Sans emploi depuis l’incendie, Manon pouvait maintenant se lever plus tard.
Je ne sais pas si vous êtes comme moi, mais quand je me réveille tôt le matin, j’ai toujours tendance à me rendormir. C’est souvent dans cette phase du sommeil que les rêves les plus farfelus peuvent surgir. Ce qui est moins farfelu, c’est quand ces rêves proviennent directement de la réalité.
C’était un vendredi soir peu avant la rentrée des classes. La température était moins collante que celle des jours précédant. La table 5, toujours située dans le même restaurant, recevait ce soir une famille de 4 personnes. Les deux enfants, visiblement âgés entre 1 et 3 ans, étaient assis d’un côté de la table et les parents, fin vingtaine, de l’autre côté.

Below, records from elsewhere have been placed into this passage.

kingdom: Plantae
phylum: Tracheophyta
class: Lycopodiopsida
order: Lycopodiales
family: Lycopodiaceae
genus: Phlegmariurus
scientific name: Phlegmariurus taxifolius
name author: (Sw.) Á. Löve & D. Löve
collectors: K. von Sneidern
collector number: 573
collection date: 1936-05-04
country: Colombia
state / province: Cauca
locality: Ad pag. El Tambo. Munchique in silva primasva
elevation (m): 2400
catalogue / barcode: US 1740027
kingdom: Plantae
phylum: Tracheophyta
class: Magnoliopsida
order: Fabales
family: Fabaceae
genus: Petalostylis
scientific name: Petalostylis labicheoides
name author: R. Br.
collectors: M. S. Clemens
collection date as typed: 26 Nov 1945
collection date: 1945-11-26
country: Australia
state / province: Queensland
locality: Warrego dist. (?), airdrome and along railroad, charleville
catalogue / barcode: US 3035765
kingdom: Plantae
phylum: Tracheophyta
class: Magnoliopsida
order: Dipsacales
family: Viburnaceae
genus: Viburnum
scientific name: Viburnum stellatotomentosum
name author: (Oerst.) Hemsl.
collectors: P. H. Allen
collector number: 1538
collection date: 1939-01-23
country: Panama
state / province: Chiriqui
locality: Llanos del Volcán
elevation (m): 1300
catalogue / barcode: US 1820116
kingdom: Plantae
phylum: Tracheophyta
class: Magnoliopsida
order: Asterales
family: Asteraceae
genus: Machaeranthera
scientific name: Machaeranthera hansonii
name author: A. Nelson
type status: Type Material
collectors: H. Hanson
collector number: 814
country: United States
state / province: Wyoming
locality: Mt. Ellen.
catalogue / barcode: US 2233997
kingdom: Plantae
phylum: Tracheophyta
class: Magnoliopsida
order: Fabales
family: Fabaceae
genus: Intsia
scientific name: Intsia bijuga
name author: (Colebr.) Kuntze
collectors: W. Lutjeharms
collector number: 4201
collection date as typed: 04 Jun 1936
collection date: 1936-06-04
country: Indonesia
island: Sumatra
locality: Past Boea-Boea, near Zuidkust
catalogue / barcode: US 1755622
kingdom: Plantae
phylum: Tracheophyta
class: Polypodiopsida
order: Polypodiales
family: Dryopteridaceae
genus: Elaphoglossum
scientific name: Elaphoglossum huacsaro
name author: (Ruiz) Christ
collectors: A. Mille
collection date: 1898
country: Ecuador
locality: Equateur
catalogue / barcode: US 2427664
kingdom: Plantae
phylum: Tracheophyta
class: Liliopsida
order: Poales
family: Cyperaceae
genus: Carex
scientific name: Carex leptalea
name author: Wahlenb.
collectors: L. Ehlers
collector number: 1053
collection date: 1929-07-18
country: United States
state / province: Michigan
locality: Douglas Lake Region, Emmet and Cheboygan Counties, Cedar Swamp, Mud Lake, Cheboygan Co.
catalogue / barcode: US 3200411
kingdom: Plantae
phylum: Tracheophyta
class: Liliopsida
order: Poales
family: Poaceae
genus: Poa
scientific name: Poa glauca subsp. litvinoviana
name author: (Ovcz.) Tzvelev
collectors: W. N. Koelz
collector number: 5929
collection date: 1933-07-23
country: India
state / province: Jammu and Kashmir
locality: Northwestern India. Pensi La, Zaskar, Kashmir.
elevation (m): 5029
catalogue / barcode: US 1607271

La mère est arrivée seule avec les deux enfants. Après avoir tatiné avant des les asseoir un dans une chaise haute et l’autre sur la chaise, Manon arriva pour prendre les commades. Pendant toute la durée de la commande, le plus jeune, le garçon, n’a pas arrêté une seconde de piocher sur la table avec une cuillère. Et l’autre, assise tout juste à côté, donnait des coups de pied à sa mère. Manon prit la commande de Madame et de Monsieur, qui arriva dans le même instant.
Ce qui frappa le plus Manon, c’est le fait que jamais, au grand jamais, la mère ait donné une seconde d’attention à ses enfants, en enlevant la cuillère des mains de son fils ou en demandant à sa fille d’arrêter de la frapper.
Le même scénario se reproduit lorsque Manon vint porter les deux plats. À quoi bon emmener ses enfants au restaurant lorsqu’ils ne commandent rien, étant trop jeunes?!
Le père était en camisole. Les poils des aisselles dépassait. Le tattoo était bien présent sur le bras gauche.
C’est peut-être préjoratif. Les stéréotypes prennent le dessus. Je n’ai rien contre les camisoles. Mais la table d’à côté, le père était habilé chemise et pantalon. Et les enfants étaient sages comme des images.
Peut-être qu’il y a un lien, avec le milieu social-affectif. Sûrement, dans le fond.